■ Given records:
-----

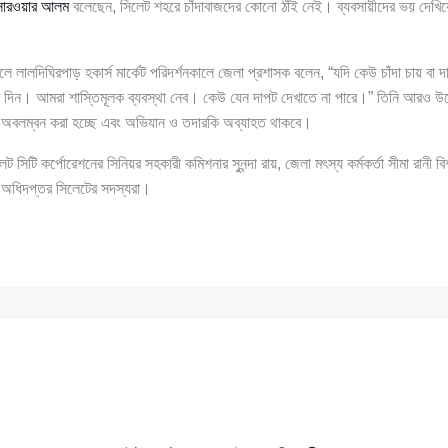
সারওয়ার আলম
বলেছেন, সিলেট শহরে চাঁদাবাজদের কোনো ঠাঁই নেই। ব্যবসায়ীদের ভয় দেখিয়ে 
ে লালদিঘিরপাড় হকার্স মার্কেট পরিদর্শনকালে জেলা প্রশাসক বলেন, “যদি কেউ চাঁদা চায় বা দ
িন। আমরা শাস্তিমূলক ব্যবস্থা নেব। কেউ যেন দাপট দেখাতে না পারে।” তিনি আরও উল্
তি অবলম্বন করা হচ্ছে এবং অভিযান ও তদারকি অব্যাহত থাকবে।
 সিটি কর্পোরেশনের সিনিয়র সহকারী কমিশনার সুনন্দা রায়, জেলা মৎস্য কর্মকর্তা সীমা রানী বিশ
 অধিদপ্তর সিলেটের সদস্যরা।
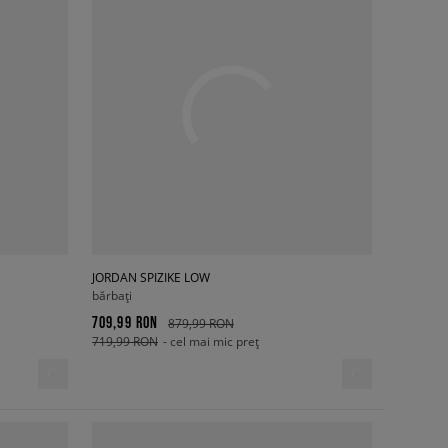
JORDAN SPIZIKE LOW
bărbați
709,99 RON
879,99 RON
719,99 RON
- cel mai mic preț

-----

■ Job item: Copy out the text of every item above word for word, without the pictures.

■ Result of the exercise:
সারওয়ার আলম
বলেছেন, সিলেট শহরে চাঁদাবাজদের কোনো ঠাঁই নেই। ব্যবসায়ীদের ভয় দেখিয়ে 
ে লালদিঘিরপাড় হকার্স মার্কেট পরিদর্শনকালে জেলা প্রশাসক বলেন, “যদি কেউ চাঁদা চায় বা দ
িন। আমরা শাস্তিমূলক ব্যবস্থা নেব। কেউ যেন দাপট দেখাতে না পারে।” তিনি আরও উল্
তি অবলম্বন করা হচ্ছে এবং অভিযান ও তদারকি অব্যাহত থাকবে।
 সিটি কর্পোরেশনের সিনিয়র সহকারী কমিশনার সুনন্দা রায়, জেলা মৎস্য কর্মকর্তা সীমা রানী বিশ
 অধিদপ্তর সিলেটের সদস্যরা।
JORDAN SPIZIKE LOW
bărbați
709,99 RON
879,99 RON
719,99 RON
- cel mai mic preț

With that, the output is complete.